Finca Campo Hermoso is a 15-hectare farm outside of Circasia, only a few kilometers north of Quindío’s capital city Armenia. It’s owner, Edwin Noreña, is an agroindustrial engineer by trade with graduate-level studies in biotechnology. Edwin is a well-connected and highly aspirational coffee producer who focuses on cultivating very specific varieties paired with very specific processing methods designed to express the most surprising, memorable, and delicious coffees possible within his resources. Finca Campo Hermoso concentrates on growing a wide variety of coffee cultivars, including pink bourbon, yellow bourbon, yellow caturra, bourbon sidra, gesha, and Cenicafé 1, a resistant hybrid developed by Cenicafé, Colombia’s national coffee research institute. The resulting coffees are often marketed under “El Alquimista”, Edwin’s personal brand for his microlots, which have featured in barista competitions and choosy roasters around the world (and Royal Coffee’s own inventory from time to time).
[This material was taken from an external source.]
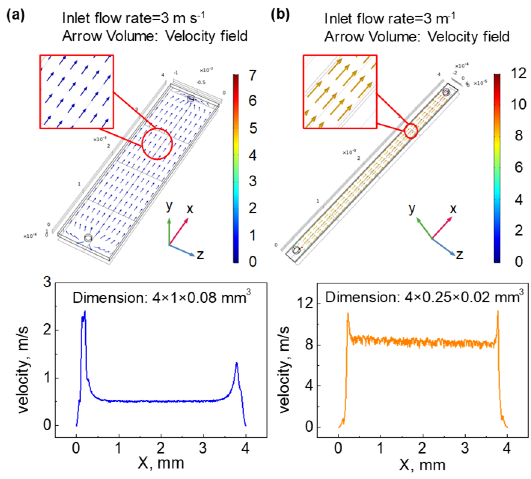
Figure 3. COMSOL simulation of analyte (ethanol) flow rate magnitude for different sizes of gas chambers. ( a ) 4 × 1 × 0.08 mm 3 . ( b ) 4 × 0.25 × 0.02 mm 3 . The data graph below shows the velocity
Edwin is a third-generation coffee grower and agricultural engineer. Processing, particularly the fermentation step, always interested him because of its potential to transform raw coffee seeds into a remarkably unique sensory experience for coffee drinkers. A breakthrough moment for him was realizing that the sugary, residual liquid produced during whole cherry fermentation could be used again in subsequent fermentations to add natural sugars, and also serve as a solvent for flavoring agents. Over the years Edwin has used chilis, ginger, various fruits, and, in this case, brewers hops to develop unique flavors in his microlots.
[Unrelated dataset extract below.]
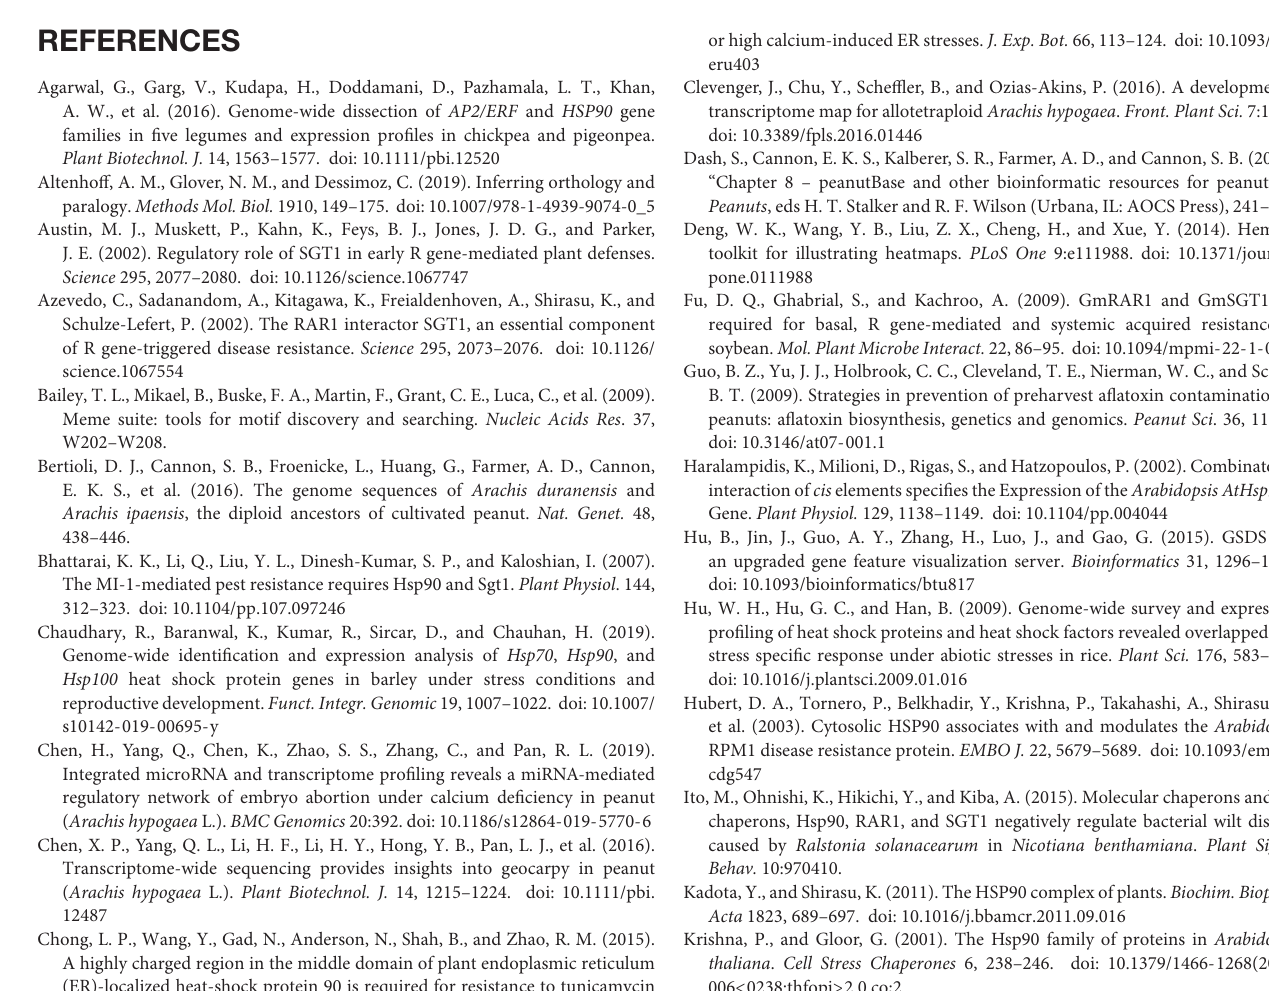
Supplementary Figure 1 | Amino acid comparison between AhRAR1-A and AhRAR1-B. Supplementary Figure 2 | Gene structure of RAR1 from cultivated peanut. (A) Comparison of DNA sequence between AhRAR1-A, AhRAR1-B and AtRAR1. (B) The numbers and nucleotide acid length of exons and introns of AhRAR1-A, AhRAR1-B and AtRAR1. (C) Deduced amino acid sequence of RAR1. Domains CHORD-I (position 9 to 68), CCCH (100 to 118), and CHORD-II (159 to 218) are boxed. Invariant cysteine and histidine residues are indicated in red letters. Supplementary Figure 3 | Amino acid comparison among SGT1-1 genes. Supplementary Figure 4 | Amino acid comparison among SGT1-3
Natural Carbonic Maceration Wush Wush

Cherries for this microlot are sourced from Julian Motta a coffee producer from San Adolfo within the municipality of Acevedo in the department of Huila. Edwin’s processing for this particular Wush Wush lot involved two distinct whole cherry fermentations before the coffee cherries were placed to dry on raised screen beds.
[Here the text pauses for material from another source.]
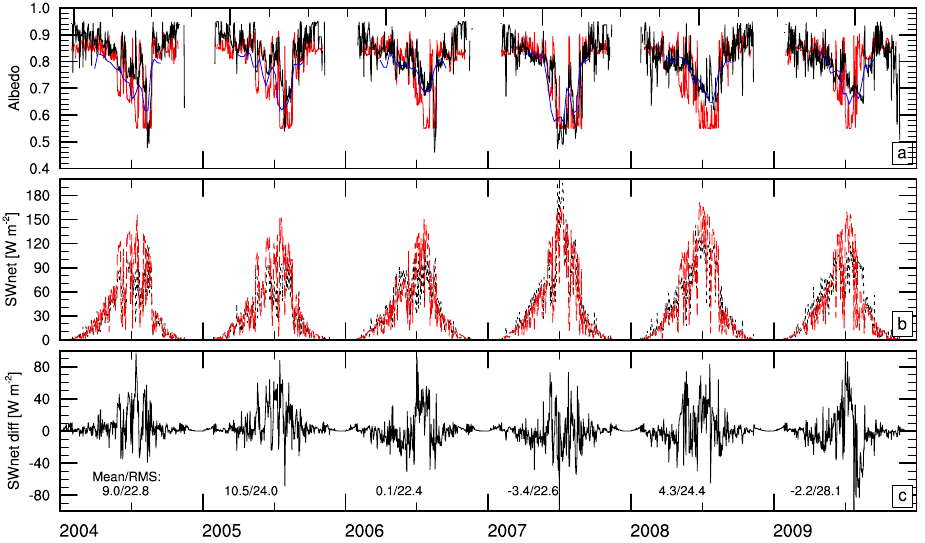
Fig. 6. (a) Albedo at location S9 for AWS data (black), MODIS observations (blue) and final (CONTROL) RACMO2 simulation (red). (b) Net shortwave radiation at location S9 for AWS data (black) and RACMO2 (red). (c) Difference in net short wave radiation between RACMO2 and AWS. The numbers represent mean and root mean square difference (on a daily basis) for the individual years.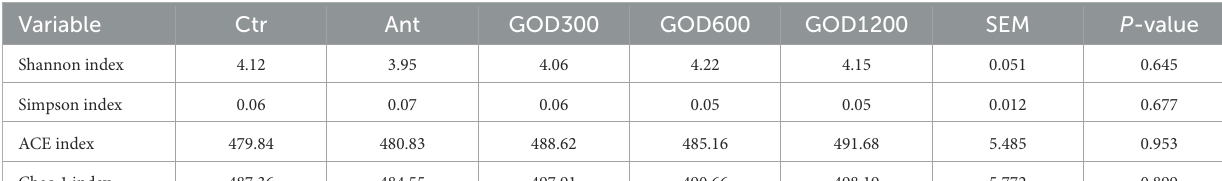
TABLE 8 Effects of GOD-supplemented feed on the cecal α -diversity of broilers.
The first fermentation was with fresh coffee cherry only, carefully hand-sorted for ripeness and consistency, washed clean, and immediately moved into covered tanks to ferment for 24 hours with limited oxygen. Some consider this kind of step to be a “pre-fermentation" because the coffee is not fully fermented; rather, the coffee fruit becomes dramatically softer, sweeter, and more acetic as the flesh begins to overripen and break down.

Once the first, short fermentation was complete, the cherries were moved into 2000kg tanks for a second, fully oxygen deprived, fermentation for a total of 96 hours. This type of treatment is known as “carbonic maceration”, since the oxygen is pushed out a one-way valve leaving the cherry to sit surrounded by its own carbon dioxide instead. During this phase the cherry leaches out a concentrated sticky, sugary runoff, called the mossto or “must”, not unlike the must from freshly smashed grapes and skins in winemaking.  The juice (mossto) was inoculated with a specific yeast as a starter culture, and it was recirculated every 48 hours in two cycles at 18°C.

In the final step the fermented cherry was moved directly to Edwin’s greenhouse to dry on raised screen beds, where it dried for 10 days.

Like all microlots at Campo Hermoso, the final fully dried coffee was conditioned for 8 days in a warehouse, allowing for humidity to stabilize inside the seeds, and then moved into GrainPro bags for long-term storage, where it was cupped numerous times over the next few weeks for quality analysis.